Bright Lights Film Journal

Michael Powell’s Peeping Tom: An Introduction

Anna Massey in Peeping Tom

Take your seats for a “dark-hearted, midnight fantasia of ecstatic sadism, voyeurism and psychosis”!

The progenitor of similarly controversial reflexive works of cinema such as Haneke’s Funny Games (1997) and Belvaux’s Man Bites Dog (1992), Michael Powell’s horror film Peeping Tom (1960)was met with critical outrage and box office failure upon its initial release. However, the film has subsequently been embraced by modern audiences as a dark-hearted, midnight fantasia of ecstatic sadism, voyeurism, and psychosis.

Eschewing the documentary-style realism of British cinema popular in the early 1960s in favour of garish Technicolor, Peeping Tom centres on filmmaker Mark Lewis (Carl Boehm), a quiet, unassuming young man who, when not crewing as a focus puller at a nearby movie studio, obsessively works to complete his own nightmarish project: a documentary film composed of the reactions of women as he murders them. Powell’s film (written by former WWII cryptographer Leo Marks) is a complicated web of filmic reflexivity whose central idea of exploring fear and death through the creation and viewing of images is reflected in Mark’s elaborate choice of weapon — the spiked leg of a tripod attached to his 16mm camera, upon which he has also mounted a mirror so that his victims are forced to watch their own contorted faces as they expire. This reflexivity is highlighted in the very first sequence as Powell quickly seeks to implicate the audience in Mark’s crimes by innovatively using a subjective camera to establish identification with a voyeuristic killer. As Mark meets a prostitute and is led into her apartment, we are encouraged to share in his anticipation and his excitement.

Another undoubted reason for the shocked response to the film was its daring to present a perverse murderer as a character worthy of an audience’s empathy. Mark’s life is shown to be, quite literally, a study in sadism, and his murderous endeavours a consequence and extension of the fear experiments that his psychologist father had performed on him as a child — in doing so creating a kind of Frankenstein’s monster for the era of psychoanalysis. Again, the film plays reflexive games with the viewer by having Powell himself cameo as Mark’s father and his own son, Columba Powell, as Young Mark. The director’s boldly transgressive intent is plain to see in scenes such as when Mark, bored with his part-time job as a “glamour” photographer, discovers that one of his models has a large scar across her face, causing him to become feverishly aroused. The scene is at once fearlessly unsettling and humorously playful. Unlike the comparable character of Norman Bates in Hitchcock’s Psycho (1960), who starts out sympathetic and is slowly de-familiarized to the audience, Mark Lewis becomes ever more humanised, sympathetic even, as Peeping Tom unfolds. Powell’s unwillingness to morally condemn Mark could explain why Peeping Tom struggled to find significant distribution while Psycho, which was released only a few months after Powell’s film and is a much more explicit film in terms of its violence and its bloody aftermath, was a massive box office success.

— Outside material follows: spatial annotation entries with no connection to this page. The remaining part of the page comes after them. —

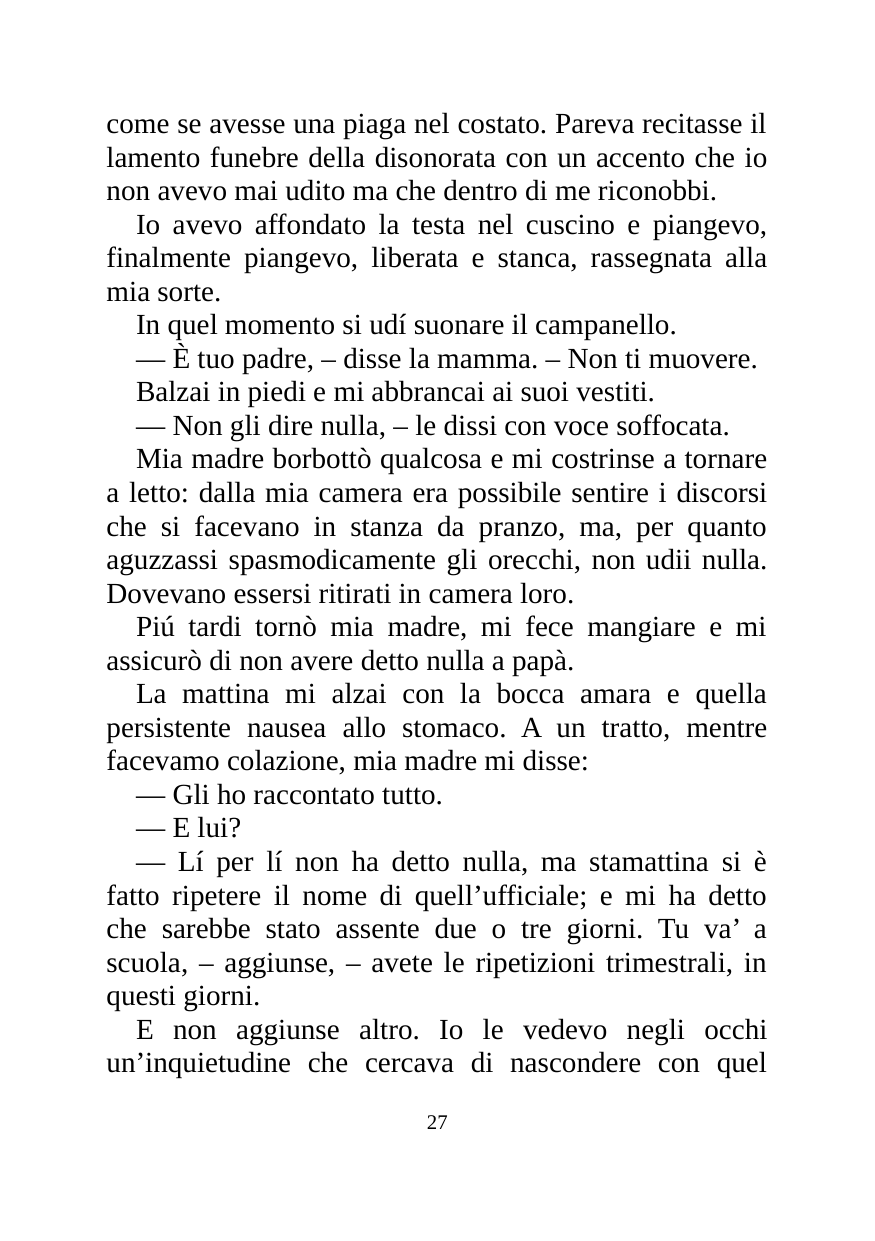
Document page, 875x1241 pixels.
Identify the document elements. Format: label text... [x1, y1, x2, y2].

text come se avesse una piaga nel costato. Pareva recitasse il lamento funebre della disonorata con un accento che io non avevo mai udito ma che dentro di me riconobbi. [106, 106, 768, 207]
text — E lui? [106, 811, 768, 844]
text In quel momento si udí suonare il campanello. [106, 307, 768, 341]
text Io avevo affondato la testa nel cuscino e piangevo, finalmente piangevo, liberata e stanca, rassegnata alla mia sorte. [106, 207, 768, 307]
text Balzai in piedi e mi abbrancai ai suoi vestiti. [106, 374, 768, 408]
text E non aggiunse altro. Io le vedevo negli occhi un’inquietudine che cercava di nascondere con quel [106, 1012, 768, 1079]
text — È tuo padre, – disse la mamma. – Non ti muovere. [106, 341, 768, 374]
text — Lí per lí non ha detto nulla, ma stamattina si è fatto ripetere il nome di quell’ufficiale; e mi ha detto che sarebbe stato assente due o tre giorni. Tu va’ a scuola, – aggiunse, – avete le ripetizioni trimestrali, in questi giorni. [106, 844, 768, 1012]
text Mia madre borbottò qualcosa e mi costrinse a tornare a letto: dalla mia camera era possibile sentire i discorsi che si facevano in stanza da pranzo, ma, per quanto aguzzassi spasmodicamente gli orecchi, non udii nulla. Dovevano essersi ritirati in camera loro. [106, 442, 768, 609]
text — Gli ho raccontato tutto. [106, 777, 768, 811]
text — Non gli dire nulla, – le dissi con voce soffocata. [106, 408, 768, 442]
text La mattina mi alzai con la bocca amara e quella persistente nausea allo stomaco. A un tratto, mentre facevamo colazione, mia madre mi disse: [106, 676, 768, 777]
text Piú tardi tornò mia madre, mi fece mangiare e mi assicurò di non avere detto nulla a papà. [106, 609, 768, 676]
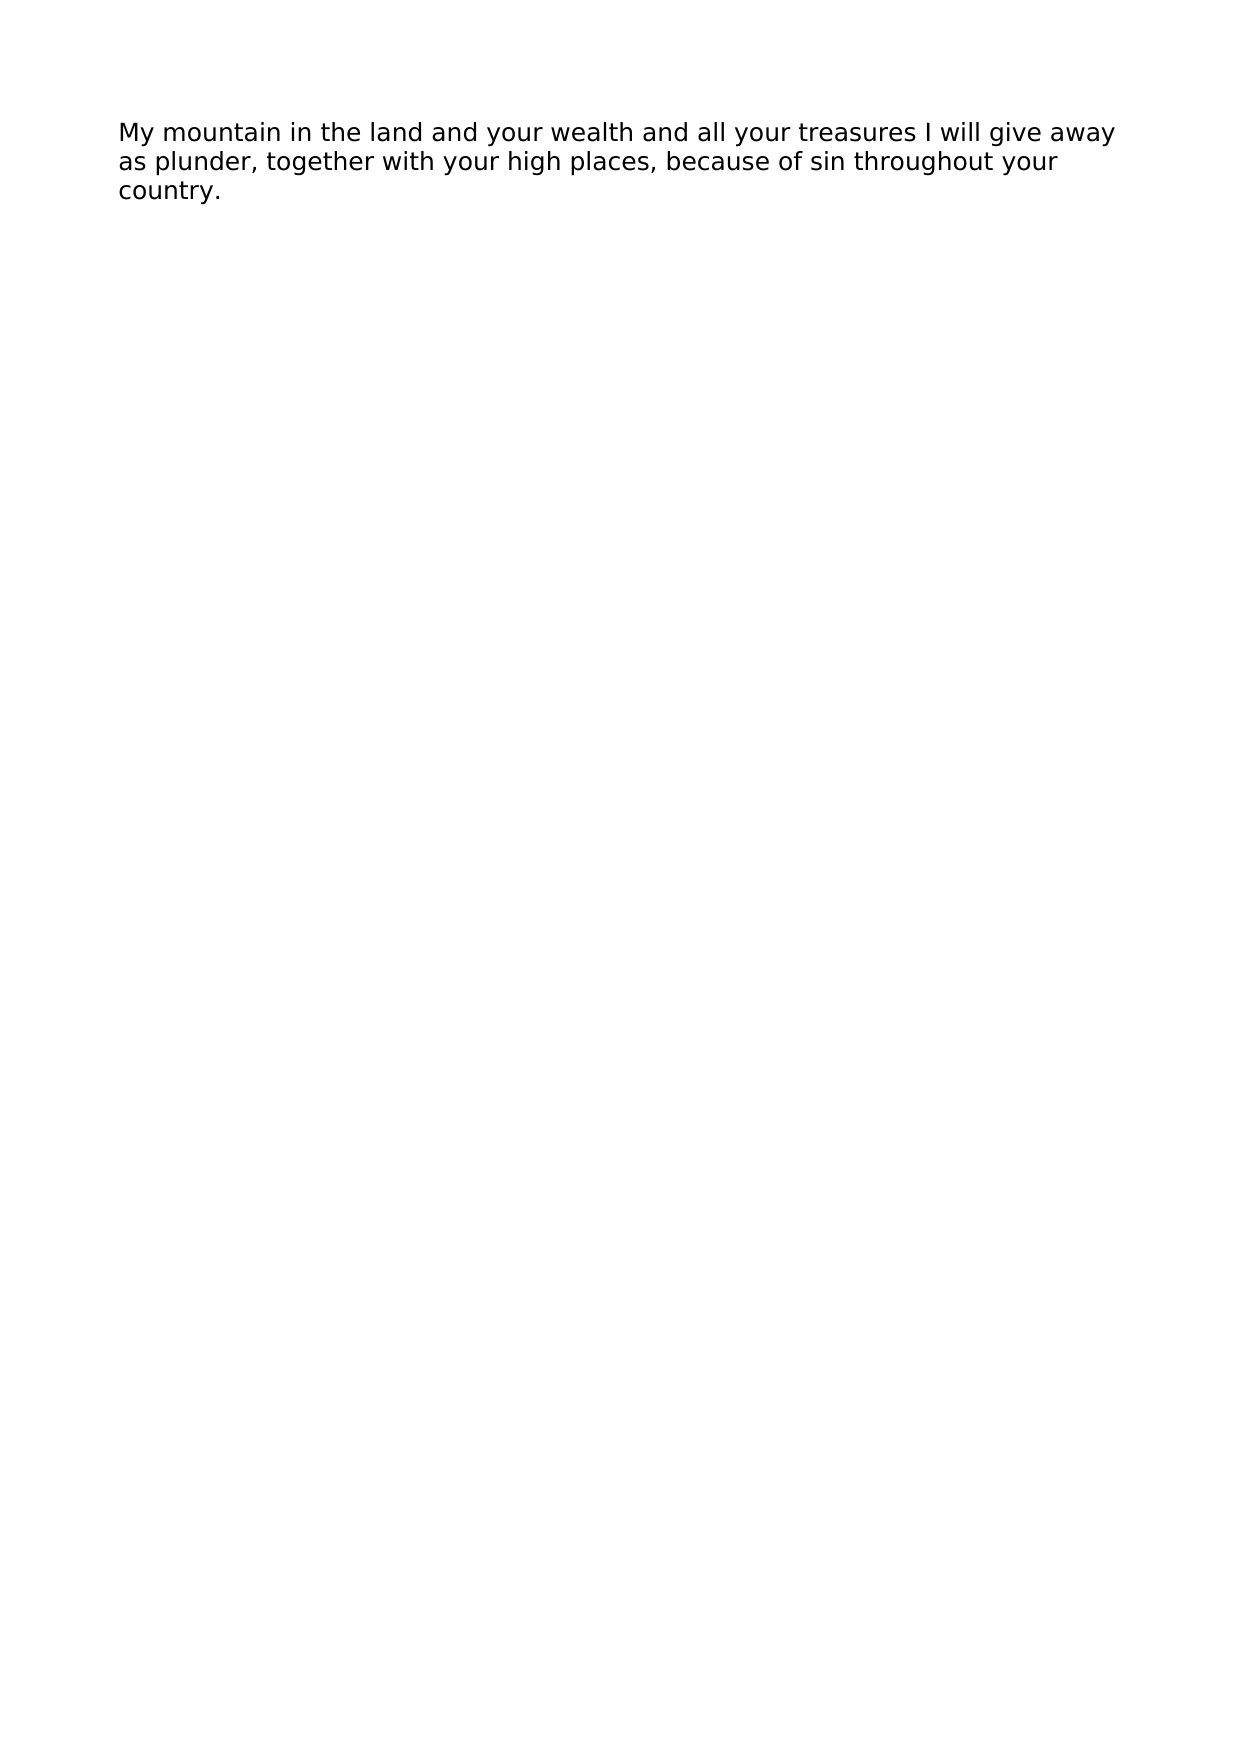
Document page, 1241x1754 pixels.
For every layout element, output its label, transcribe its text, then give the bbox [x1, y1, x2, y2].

text My mountain in the land and your wealth and all your treasures I will give away as plunder, together with your high places, because of sin throughout your country. [118, 118, 1122, 206]
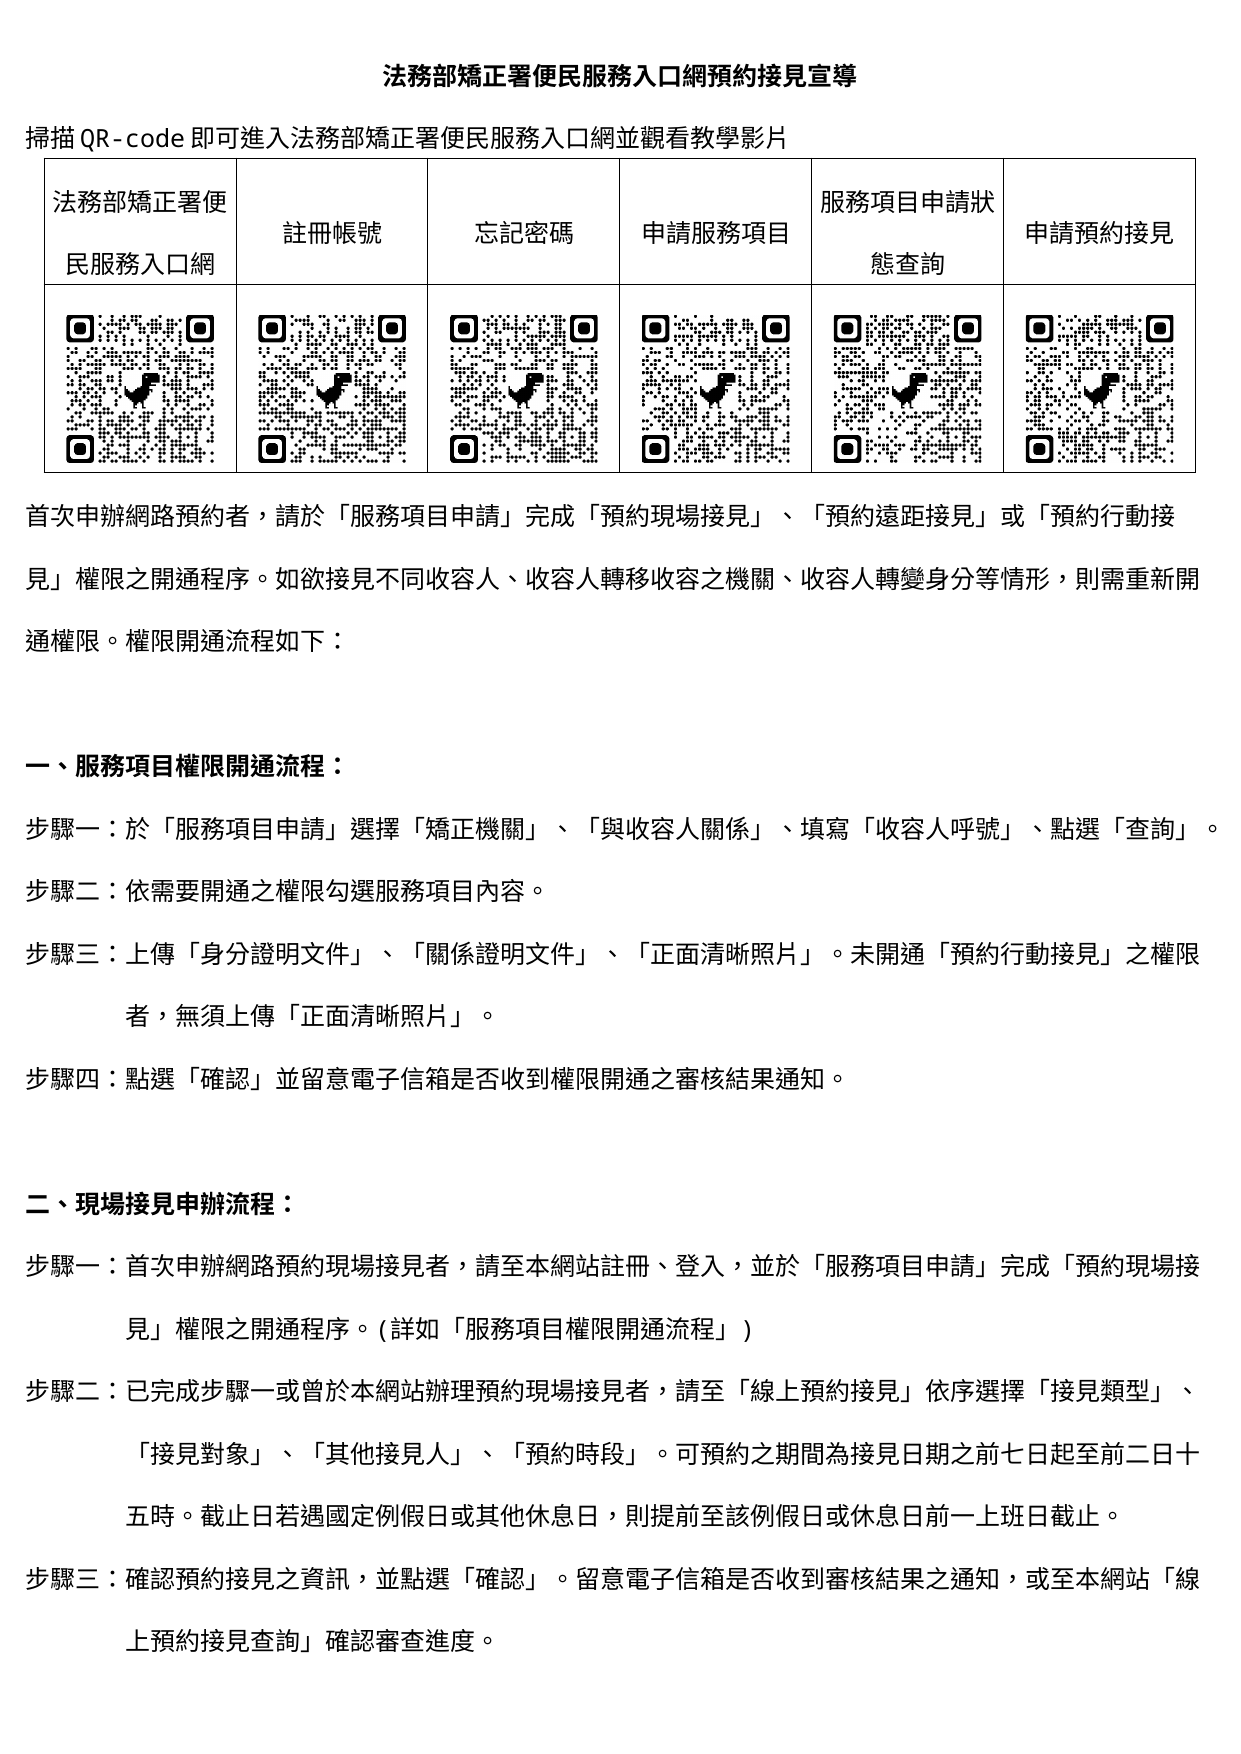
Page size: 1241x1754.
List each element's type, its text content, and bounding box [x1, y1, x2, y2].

table_cell [428, 285, 619, 472]
table_cell [237, 285, 427, 472]
text 步驟二：依需要開通之權限勾選服務項目內容。 [25, 848, 1215, 911]
text 步驟一：首次申辦網路預約現場接見者，請至本網站註冊、登入，並於「服務項目申請」完成「預約現場接見」權限之開通程序。(詳如「服務項目權限開通流程」) [25, 1223, 1215, 1348]
table_header 註冊帳號 [237, 159, 427, 284]
text 一、服務項目權限開通流程： [25, 723, 1215, 786]
table_header 申請預約接見 [1004, 159, 1195, 284]
table_header 忘記密碼 [428, 159, 619, 284]
table_cell [812, 285, 1003, 472]
text 二、現場接見申辦流程： [25, 1161, 1215, 1223]
table_cell [1004, 285, 1195, 472]
table_header 服務項目申請狀態查詢 [812, 159, 1003, 284]
text 法務部矯正署便民服務入口網預約接見宣導 [25, 33, 1215, 95]
table_cell [45, 285, 236, 472]
text 掃描QR-code即可進入法務部矯正署便民服務入口網並觀看教學影片 [25, 95, 1215, 158]
text 首次申辦網路預約者，請於「服務項目申請」完成「預約現場接見」、「預約遠距接見」或「預約行動接見」權限之開通程序。如欲接見不同收容人、收容人轉移收容之機關、收容人轉變身分等情形，則需重新開通權限。權限開通流程如下： [25, 473, 1215, 661]
text 步驟四：點選「確認」並留意電子信箱是否收到權限開通之審核結果通知。 [25, 1036, 1215, 1098]
table_cell [620, 285, 811, 472]
text 步驟三：上傳「身分證明文件」、「關係證明文件」、「正面清晰照片」。未開通「預約行動接見」之權限者，無須上傳「正面清晰照片」。 [25, 911, 1215, 1036]
table_header 申請服務項目 [620, 159, 811, 284]
table_header 法務部矯正署便民服務入口網 [45, 159, 236, 284]
text 步驟二：已完成步驟一或曾於本網站辦理預約現場接見者，請至「線上預約接見」依序選擇「接見類型」、「接見對象」、「其他接見人」、「預約時段」。可預約之期間為接見日期之前七日起至前二日十五時。截止日若遇國定例假日或其他休息日，則提前至該例假日或休息日前一上班日截止。 [25, 1348, 1215, 1536]
text 步驟三：確認預約接見之資訊，並點選「確認」。留意電子信箱是否收到審核結果之通知，或至本網站「線上預約接見查詢」確認審查進度。 [25, 1536, 1215, 1661]
text 步驟一：於「服務項目申請」選擇「矯正機關」、「與收容人關係」、填寫「收容人呼號」、點選「查詢」。 [25, 786, 1215, 848]
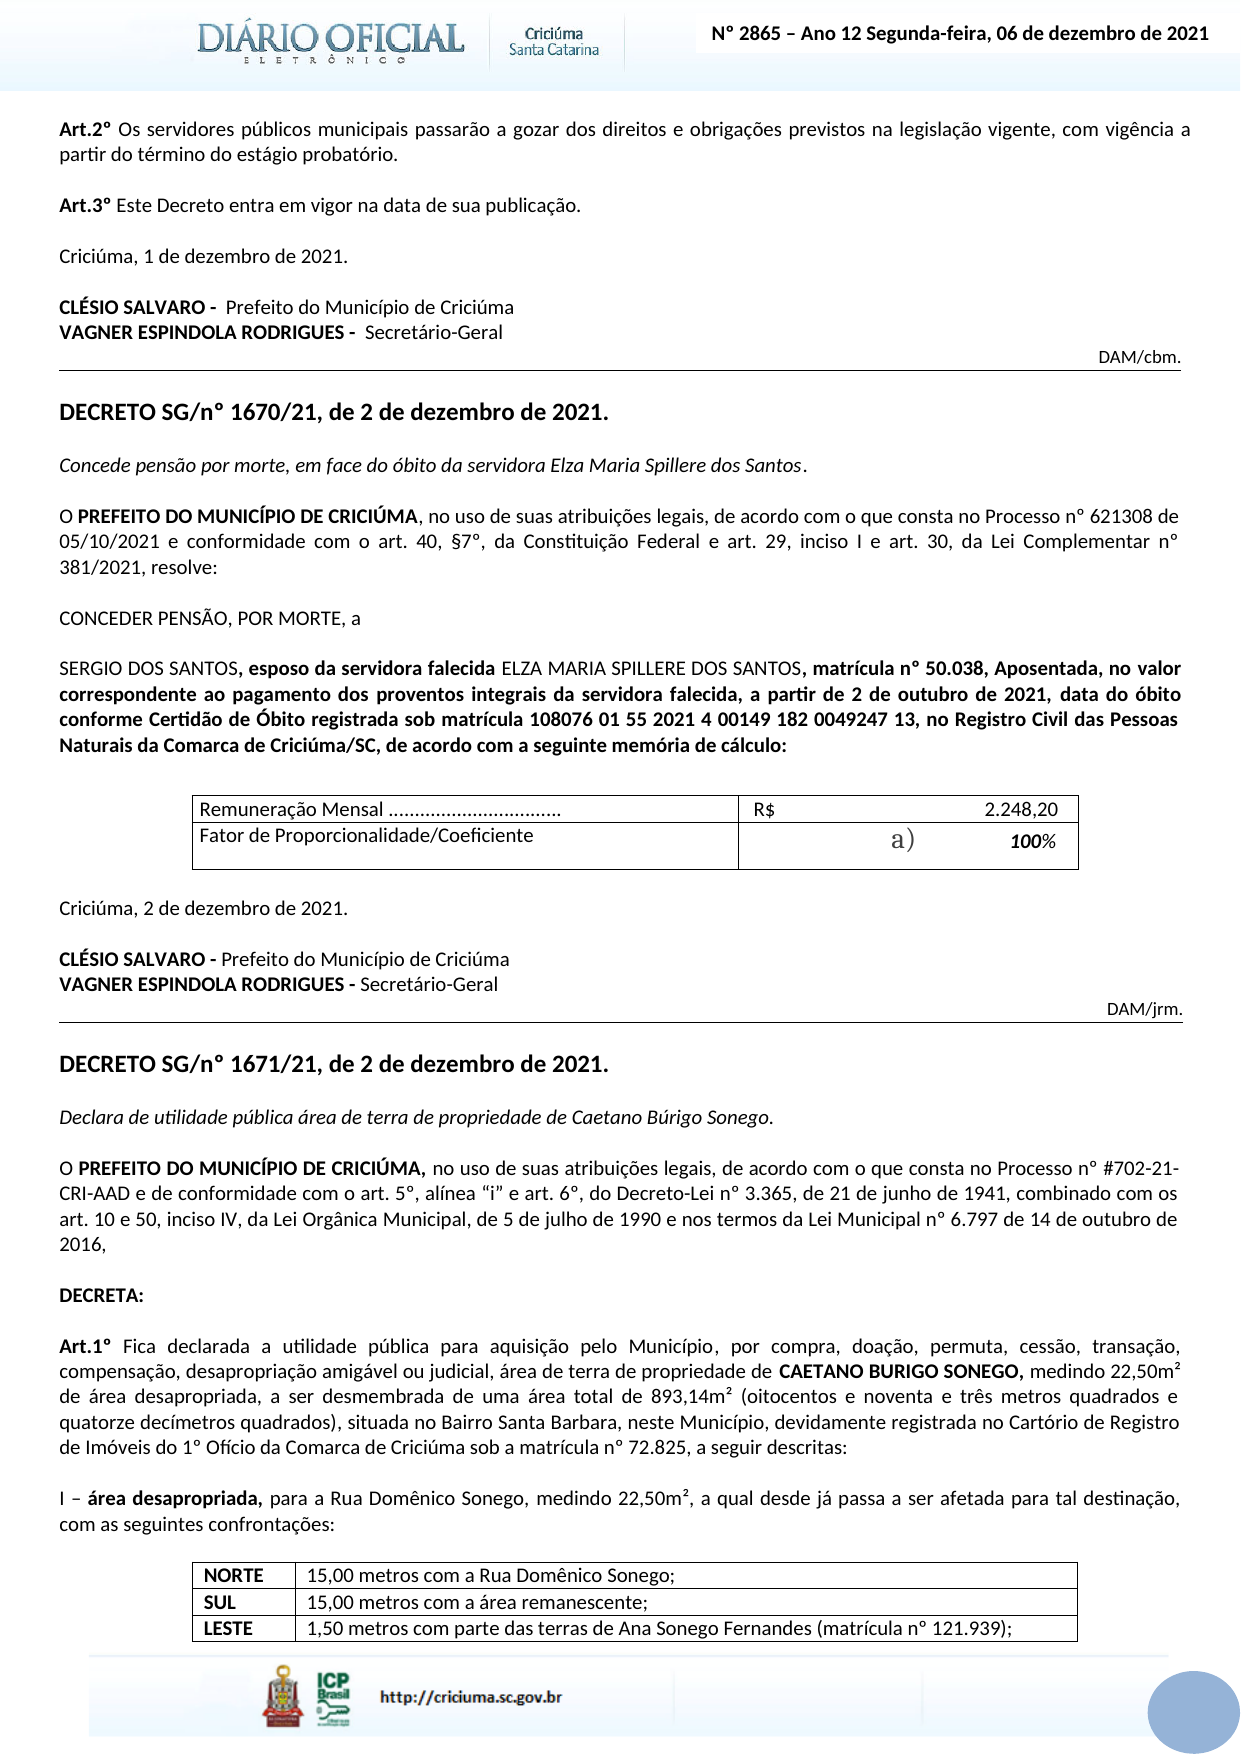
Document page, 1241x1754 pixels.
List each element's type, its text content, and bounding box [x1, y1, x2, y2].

table_cell LESTE [193, 1616, 295, 1641]
text DECRETO SG/nº 1670/21, de 2 de dezembro de 2021. [59, 396, 1183, 427]
table_cell 1,50 metros com parte das terras de Ana Sonego Fernandes (matrícula nº 121.939); [296, 1616, 1077, 1641]
text Art.1º Fica declarada a utilidade pública para aquisição pelo Município, por compra, doação, permuta, cessão, transação, compensação, desapropriação amigável ou judicial, área de terra de propriedade de CAETANO BURIGO SONEGO, medindo 22,50m² de área desapropriada, a ser desmembrada de uma área total de 893,14m² (oitocentos e noventa e três metros quadrados e quatorze decímetros quadrados), situada no Bairro Santa Barbara, neste Município, devidamente registrada no Cartório de Registro de Imóveis do 1º Ofício da Comarca de Criciúma sob a matrícula nº 72.825, a seguir descritas: [59, 1333, 1181, 1460]
table_cell Fator de Proporcionalidade/Coeficiente [193, 823, 738, 869]
text I – área desapropriada, para a Rua Domênico Sonego, medindo 22,50m², a qual desde já passa a ser afetada para tal destinação, com as seguintes confrontações: [59, 1485, 1181, 1536]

The film’s detrimental effect on the career of its director has been well documented. Falls from grace are seldom gradual, and while only a few years earlier Powell was one half of Britain’s most revered filmmaking partnership alongside Emeric Pressburger (together they created a run of classics including A Matter of Life and Death (1946), Black Narcissus (1947), The Red Shoes (1948) and The Tales of Hoffmann (1951)), Peeping Tom was only Powell’s second film after the partnership ended, and its disastrous reception meant that work became scarce — his remaining directorial career amounting to three unremarkable features and some work for television. It is tempting to speculate whether the critical opprobrium directed at Peeping Tom led to a loss of confidence at a vulnerable time for Powell. After all, why run the risk of exposing something personal in a sincere effort to locate and push the boundaries of cinema, only to be almost universally scorned for it? With Peeping Tom, Powell attempted to openly discuss unacknowledged and disturbing aspects of cinema, but neither critics nor audiences were willing to accept shared responsibility. It is this raw, confessional aspect that makes Peeping Tom all the more disturbing and why, even though today the film can seem creaky and dated in certain respects, it has attained status as a classic of British horror cinema.

Peeping Tom is a seamless melding of art and exploitation; the sexually perverted sibling of Fellini’s (1963). I will conclude with the famously vituperative words of critic Derek Hill from his original 1960 review of the film, “The only really satisfactory way to dispose of Peeping Tom would be to shovel it up and flush it down the nearest sewer. Even then the stench would remain.” There can surely be no better recommendation to see Powell’s savagely beautiful film.